我们在spring使用事务有三种方式,第一种使用xml配置的方式配置,第二种使用注解的方式配置,第三种使用编程的方式。 我们首先从xml配置开始
<tx:advice id="txAdvice" transaction-manager="txManager">
<tx:attributes>
<tx:method name="save*" propagation="REQUIRED" />
<tx:method name="delete*" propagation="REQUIRED" />
<tx:method name="update*" propagation="REQUIRED" />
<tx:method name="*" propagation="SUPPORTS" read-only="true" />
</tx:attributes>
</tx:advice>
<bean id="txManager"
class="org.springframework.jdbc.datasource.DataSourceTransactionManager">
<property name="dataSource" ref="dataSource" />
</bean>
上面是一段常见的xml配置事务的方式,而解析这些标签的命名空间处理器是由TxNamespaceHandler实现的,其注册的标签解析器如下
public void init() {
//解析advice标签
registerBeanDefinitionParser("advice", new TxAdviceBeanDefinitionParser());
//解析注解事务标签
registerBeanDefinitionParser("annotation-driven", new AnnotationDrivenBeanDefinitionParser());
//解析jta分布式事务标签
registerBeanDefinitionParser("jta-transaction-manager", new JtaTransactionManagerBeanDefinitionParser());
}
按照惯例,我们首先了解xml配置事务的分析,然后在分析注解事务,第一步,分析TxAdviceBeanDefinitionParser,下面是它的类图
public final BeanDefinition org.springframework.beans.factory.xml.AbstractBeanDefinitionParser.parse(Element element, ParserContext parserContext) {
//具体的实现由子类实现
//(*1*)
AbstractBeanDefinition definition = parseInternal(element, parserContext);
//BeanDefinition不为空,并且当前BeanDefinition不是被包含的BeanDefinition
if (definition != null && !parserContext.isNested()) {
try {
//解析id,获取beanName
String id = resolveId(element, definition, parserContext);
if (!StringUtils.hasText(id)) {
parserContext.getReaderContext().error(
"Id is required for element '" + parserContext.getDelegate().getLocalName(element)

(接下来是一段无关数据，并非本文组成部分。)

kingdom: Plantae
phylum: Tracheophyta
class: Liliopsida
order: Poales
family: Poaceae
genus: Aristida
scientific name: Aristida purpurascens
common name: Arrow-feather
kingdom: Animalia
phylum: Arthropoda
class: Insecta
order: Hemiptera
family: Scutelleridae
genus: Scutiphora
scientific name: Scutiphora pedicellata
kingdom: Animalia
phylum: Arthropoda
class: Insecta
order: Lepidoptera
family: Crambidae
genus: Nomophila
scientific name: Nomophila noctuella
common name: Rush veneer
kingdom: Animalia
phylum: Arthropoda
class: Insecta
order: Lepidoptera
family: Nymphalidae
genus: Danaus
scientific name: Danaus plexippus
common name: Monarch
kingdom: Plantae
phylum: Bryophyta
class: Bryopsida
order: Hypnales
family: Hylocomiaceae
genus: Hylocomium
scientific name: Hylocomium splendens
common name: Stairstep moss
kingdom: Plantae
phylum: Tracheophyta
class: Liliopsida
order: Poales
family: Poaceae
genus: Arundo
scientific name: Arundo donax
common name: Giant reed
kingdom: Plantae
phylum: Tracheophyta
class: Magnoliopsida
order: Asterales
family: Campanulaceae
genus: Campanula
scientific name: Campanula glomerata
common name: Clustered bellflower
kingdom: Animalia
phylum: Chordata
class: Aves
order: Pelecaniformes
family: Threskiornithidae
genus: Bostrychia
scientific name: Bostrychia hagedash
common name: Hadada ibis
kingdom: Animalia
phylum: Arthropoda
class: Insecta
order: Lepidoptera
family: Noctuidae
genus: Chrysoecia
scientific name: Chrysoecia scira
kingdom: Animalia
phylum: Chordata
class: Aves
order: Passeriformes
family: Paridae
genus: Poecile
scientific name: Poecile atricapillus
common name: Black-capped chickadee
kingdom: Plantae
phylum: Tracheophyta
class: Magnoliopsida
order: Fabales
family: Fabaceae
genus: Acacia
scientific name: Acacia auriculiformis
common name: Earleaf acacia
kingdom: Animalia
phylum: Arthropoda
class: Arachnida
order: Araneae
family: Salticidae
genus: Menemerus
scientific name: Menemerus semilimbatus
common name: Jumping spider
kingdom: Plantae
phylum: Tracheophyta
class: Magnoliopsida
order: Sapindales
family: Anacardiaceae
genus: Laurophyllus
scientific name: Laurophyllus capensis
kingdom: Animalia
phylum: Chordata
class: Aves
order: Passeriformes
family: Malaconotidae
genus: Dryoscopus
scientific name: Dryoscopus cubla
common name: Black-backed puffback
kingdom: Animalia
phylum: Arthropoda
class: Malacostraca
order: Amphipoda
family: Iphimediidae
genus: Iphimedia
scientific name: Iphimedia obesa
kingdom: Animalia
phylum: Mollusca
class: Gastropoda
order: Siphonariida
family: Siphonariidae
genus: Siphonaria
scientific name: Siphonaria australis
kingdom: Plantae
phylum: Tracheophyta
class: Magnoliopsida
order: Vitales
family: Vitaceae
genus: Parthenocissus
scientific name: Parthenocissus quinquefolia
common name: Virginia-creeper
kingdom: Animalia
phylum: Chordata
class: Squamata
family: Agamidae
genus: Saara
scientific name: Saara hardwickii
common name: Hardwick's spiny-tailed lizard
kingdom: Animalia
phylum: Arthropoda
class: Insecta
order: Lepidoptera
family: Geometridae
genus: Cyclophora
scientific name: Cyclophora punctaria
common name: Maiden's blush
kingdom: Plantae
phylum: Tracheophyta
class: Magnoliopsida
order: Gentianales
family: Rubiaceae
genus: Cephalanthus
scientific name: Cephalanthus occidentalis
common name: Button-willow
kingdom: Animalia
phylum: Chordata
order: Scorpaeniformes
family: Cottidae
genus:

+ "' when used as a top-level tag", element);
}
String[] aliases = null;
//解析别名
if (shouldParseNameAsAliases()) {
String name = element.getAttribute(NAME_ATTRIBUTE);
if (StringUtils.hasLength(name)) {
aliases = StringUtils.trimArrayElements(StringUtils.commaDelimitedListToStringArray(name));
}
}
BeanDefinitionHolder holder = new BeanDefinitionHolder(definition, id, aliases);
//注册BeanDefinition
registerBeanDefinition(holder, parserContext.getRegistry());
//触发事件,循环调用事件监听器
if (shouldFireEvents()) {
BeanComponentDefinition componentDefinition = new BeanComponentDefinition(holder);
postProcessComponentDefinition(componentDefinition);
parserContext.registerComponent(componentDefinition);
}
}
catch (BeanDefinitionStoreException ex) {
parserContext.getReaderContext().error(ex.getMessage(), element);
return null;
}
}
return definition;
}
//(*1*)
protected final AbstractBeanDefinition org.springframework.beans.factory.xml.AbstractSingleBeanDefinitionParser.parseInternal(Element element, ParserContext parserContext) {
//创建GenericBeanDefinition(这是一个通用BeanDefinition,常用于xml配置的bean)构建器
BeanDefinitionBuilder builder = BeanDefinitionBuilder.genericBeanDefinition();
//获取父配置的id名
String parentName = getParentName(element);
if (parentName != null) {
//设置父配置id名
builder.getRawBeanDefinition().setParentName(parentName);
}
//这个方法由子类TxAdviceBeanDefinitionParser实现,返回TransactionInterceptor事务拦截器,这是一个实现了MethodInterceptor
//接口的类
Class<?> beanClass = getBeanClass(element);
if (beanClass != null) {
builder.getRawBeanDefinition().setBeanClass(beanClass);
}
else {
String beanClassName = getBeanClassName(element);
if (beanClassName != null) {
builder.getRawBeanDefinition().setBeanClassName(beanClassName);
}
}
//设置数据的来源
builder.getRawBeanDefinition().setSource(parserContext.extractSource(element));
//如果当前BeanDefinition是被包含的,那么继承包含BeanDefinition的生命周期
if (parserContext.isNested()) {
// Inner bean definition must receive same scope as containing bean.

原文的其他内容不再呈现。